*** Begin section ***

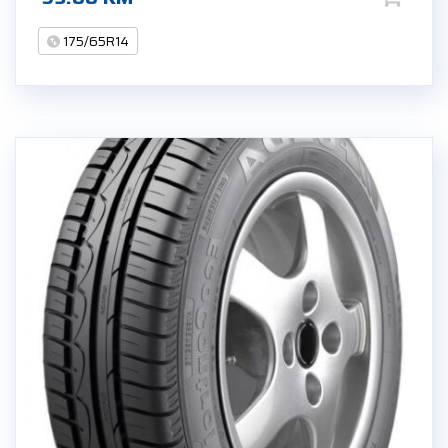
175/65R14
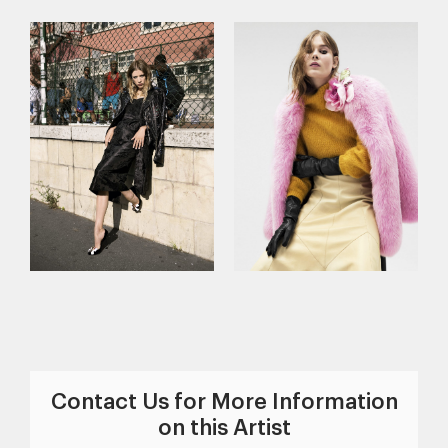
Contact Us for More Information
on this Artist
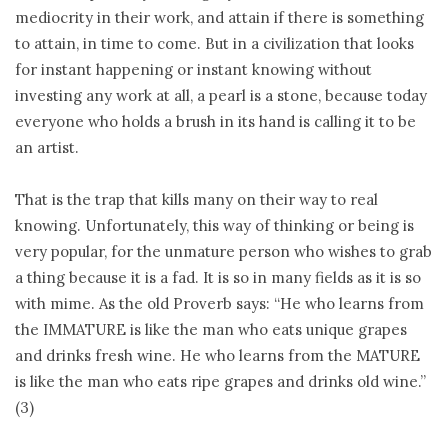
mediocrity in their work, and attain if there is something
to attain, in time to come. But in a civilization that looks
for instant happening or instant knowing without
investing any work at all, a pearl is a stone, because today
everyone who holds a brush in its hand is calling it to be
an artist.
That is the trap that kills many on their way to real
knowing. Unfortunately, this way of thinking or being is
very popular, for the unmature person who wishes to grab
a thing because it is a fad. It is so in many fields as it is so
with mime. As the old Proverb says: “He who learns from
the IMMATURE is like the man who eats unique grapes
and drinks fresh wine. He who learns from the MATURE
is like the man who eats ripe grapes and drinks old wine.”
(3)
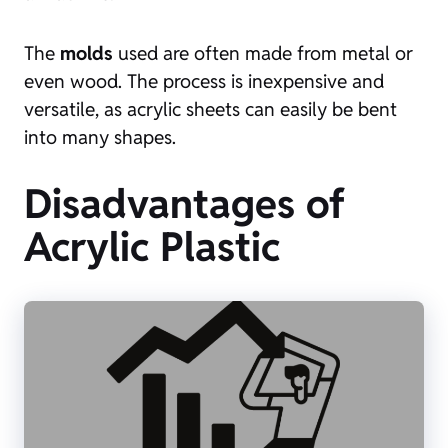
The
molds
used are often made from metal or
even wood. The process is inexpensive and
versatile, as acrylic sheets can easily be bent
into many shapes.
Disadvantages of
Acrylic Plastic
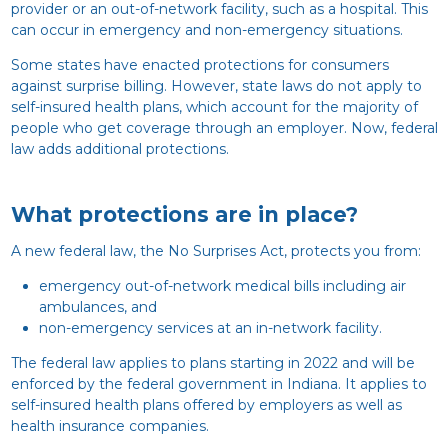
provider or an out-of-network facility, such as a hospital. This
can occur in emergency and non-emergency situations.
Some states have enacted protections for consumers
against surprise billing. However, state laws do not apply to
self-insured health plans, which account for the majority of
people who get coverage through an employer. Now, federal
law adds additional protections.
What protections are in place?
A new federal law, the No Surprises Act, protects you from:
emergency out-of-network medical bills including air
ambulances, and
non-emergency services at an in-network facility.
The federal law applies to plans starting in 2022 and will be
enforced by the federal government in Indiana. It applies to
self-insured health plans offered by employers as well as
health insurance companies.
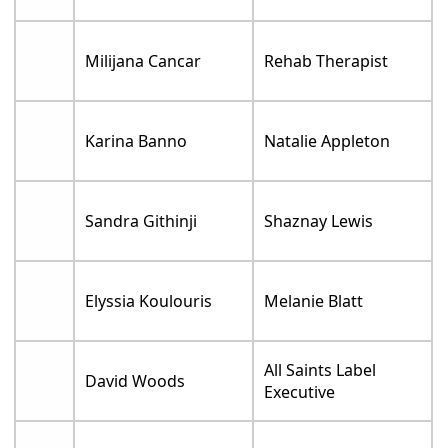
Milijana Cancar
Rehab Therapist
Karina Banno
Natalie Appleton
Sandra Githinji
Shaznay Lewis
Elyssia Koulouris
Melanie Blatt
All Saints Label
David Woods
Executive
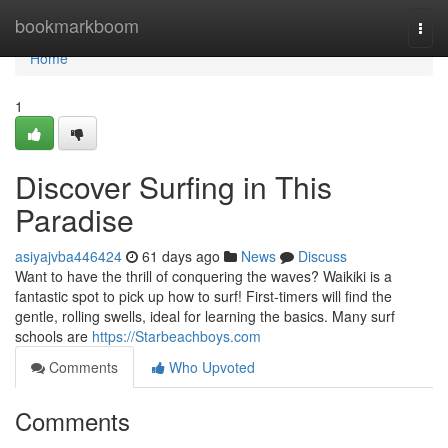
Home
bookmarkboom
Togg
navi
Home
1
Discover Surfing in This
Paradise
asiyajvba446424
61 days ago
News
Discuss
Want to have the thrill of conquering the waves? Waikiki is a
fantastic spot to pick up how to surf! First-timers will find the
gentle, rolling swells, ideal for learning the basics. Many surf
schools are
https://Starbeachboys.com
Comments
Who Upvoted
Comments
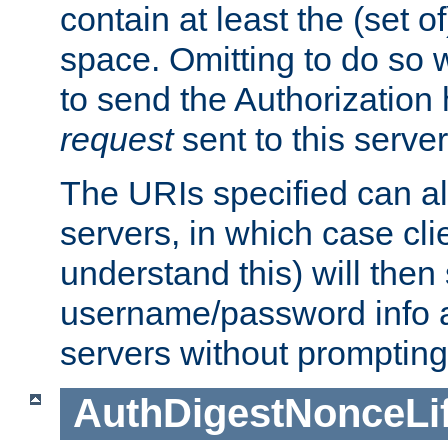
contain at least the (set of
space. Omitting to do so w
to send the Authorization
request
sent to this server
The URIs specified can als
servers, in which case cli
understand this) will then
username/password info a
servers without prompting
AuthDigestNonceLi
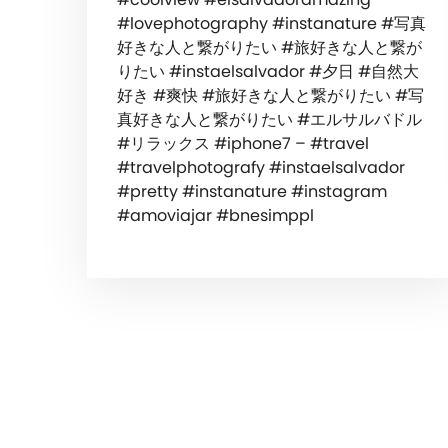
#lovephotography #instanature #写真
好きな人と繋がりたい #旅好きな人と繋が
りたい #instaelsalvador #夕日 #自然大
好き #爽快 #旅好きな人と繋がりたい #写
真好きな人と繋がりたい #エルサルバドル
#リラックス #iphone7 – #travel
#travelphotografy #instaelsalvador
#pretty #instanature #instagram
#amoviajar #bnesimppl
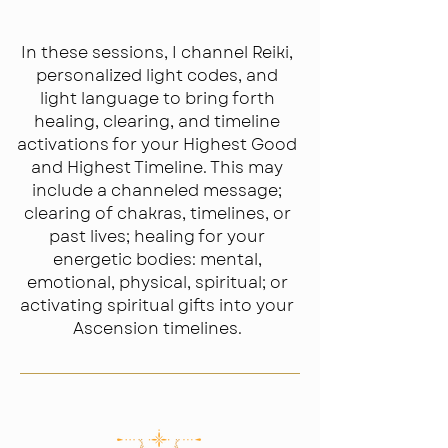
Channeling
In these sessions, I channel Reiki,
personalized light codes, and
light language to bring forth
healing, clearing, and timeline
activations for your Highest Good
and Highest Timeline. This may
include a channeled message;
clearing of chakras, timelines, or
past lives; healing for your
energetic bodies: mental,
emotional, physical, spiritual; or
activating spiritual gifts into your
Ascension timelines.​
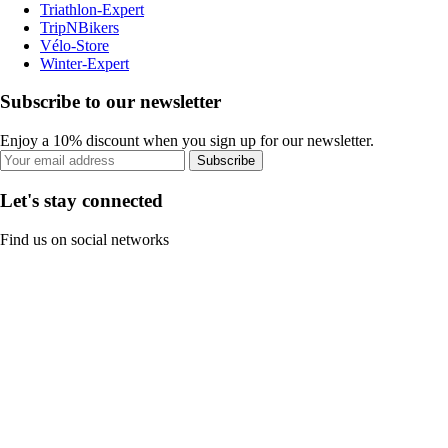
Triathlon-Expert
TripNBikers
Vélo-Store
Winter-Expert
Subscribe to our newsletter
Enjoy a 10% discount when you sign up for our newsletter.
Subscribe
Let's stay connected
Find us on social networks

*** End section ***

**Problem statement:** Write out all the material above exactly, with no image carried over.

**Expected answer:**
175/65R14
Contact Us for More Information
on this Artist
mediocrity in their work, and attain if there is something
to attain, in time to come. But in a civilization that looks
for instant happening or instant knowing without
investing any work at all, a pearl is a stone, because today
everyone who holds a brush in its hand is calling it to be
an artist.
That is the trap that kills many on their way to real
knowing. Unfortunately, this way of thinking or being is
very popular, for the unmature person who wishes to grab
a thing because it is a fad. It is so in many fields as it is so
with mime. As the old Proverb says: “He who learns from
the IMMATURE is like the man who eats unique grapes
and drinks fresh wine. He who learns from the MATURE
is like the man who eats ripe grapes and drinks old wine.”
(3)
The
molds
used are often made from metal or
even wood. The process is inexpensive and
versatile, as acrylic sheets can easily be bent
into many shapes.
Disadvantages of
Acrylic Plastic
provider or an out-of-network facility, such as a hospital. This
can occur in emergency and non-emergency situations.
Some states have enacted protections for consumers
against surprise billing. However, state laws do not apply to
self-insured health plans, which account for the majority of
people who get coverage through an employer. Now, federal
law adds additional protections.
What protections are in place?
A new federal law, the No Surprises Act, protects you from:
emergency out-of-network medical bills including air
ambulances, and
non-emergency services at an in-network facility.
The federal law applies to plans starting in 2022 and will be
enforced by the federal government in Indiana. It applies to
self-insured health plans offered by employers as well as
health insurance companies.
Milijana Cancar
Rehab Therapist
Karina Banno
Natalie Appleton
Sandra Githinji
Shaznay Lewis
Elyssia Koulouris
Melanie Blatt
All Saints Label
David Woods
Executive
Home
bookmarkboom
Togg
navi
Home
1
Discover Surfing in This
Paradise
asiyajvba446424
61 days ago
News
Discuss
Want to have the thrill of conquering the waves? Waikiki is a
fantastic spot to pick up how to surf! First-timers will find the
gentle, rolling swells, ideal for learning the basics. Many surf
schools are
https://Starbeachboys.com
Comments
Who Upvoted
Comments
contain at least the (set of
space. Omitting to do so w
to send the Authorization
request
sent to this server
The URIs specified can als
servers, in which case cli
understand this) will then
username/password info a
servers without prompting
AuthDigestNonceLi
#lovephotography #instanature #写真
好きな人と繋がりたい #旅好きな人と繋が
りたい #instaelsalvador #夕日 #自然大
好き #爽快 #旅好きな人と繋がりたい #写
真好きな人と繋がりたい #エルサルバドル
#リラックス #iphone7 – #travel
#travelphotografy #instaelsalvador
#pretty #instanature #instagram
#amoviajar #bnesimppl
Channeling
In these sessions, I channel Reiki,
personalized light codes, and
light language to bring forth
healing, clearing, and timeline
activations for your Highest Good
and Highest Timeline. This may
include a channeled message;
clearing of chakras, timelines, or
past lives; healing for your
energetic bodies: mental,
emotional, physical, spiritual; or
activating spiritual gifts into your
Ascension timelines.​
Triathlon-Expert
TripNBikers
Vélo-Store
Winter-Expert
Subscribe to our newsletter
Enjoy a 10% discount when you sign up for our newsletter.
Subscribe
Let's stay connected
Find us on social networks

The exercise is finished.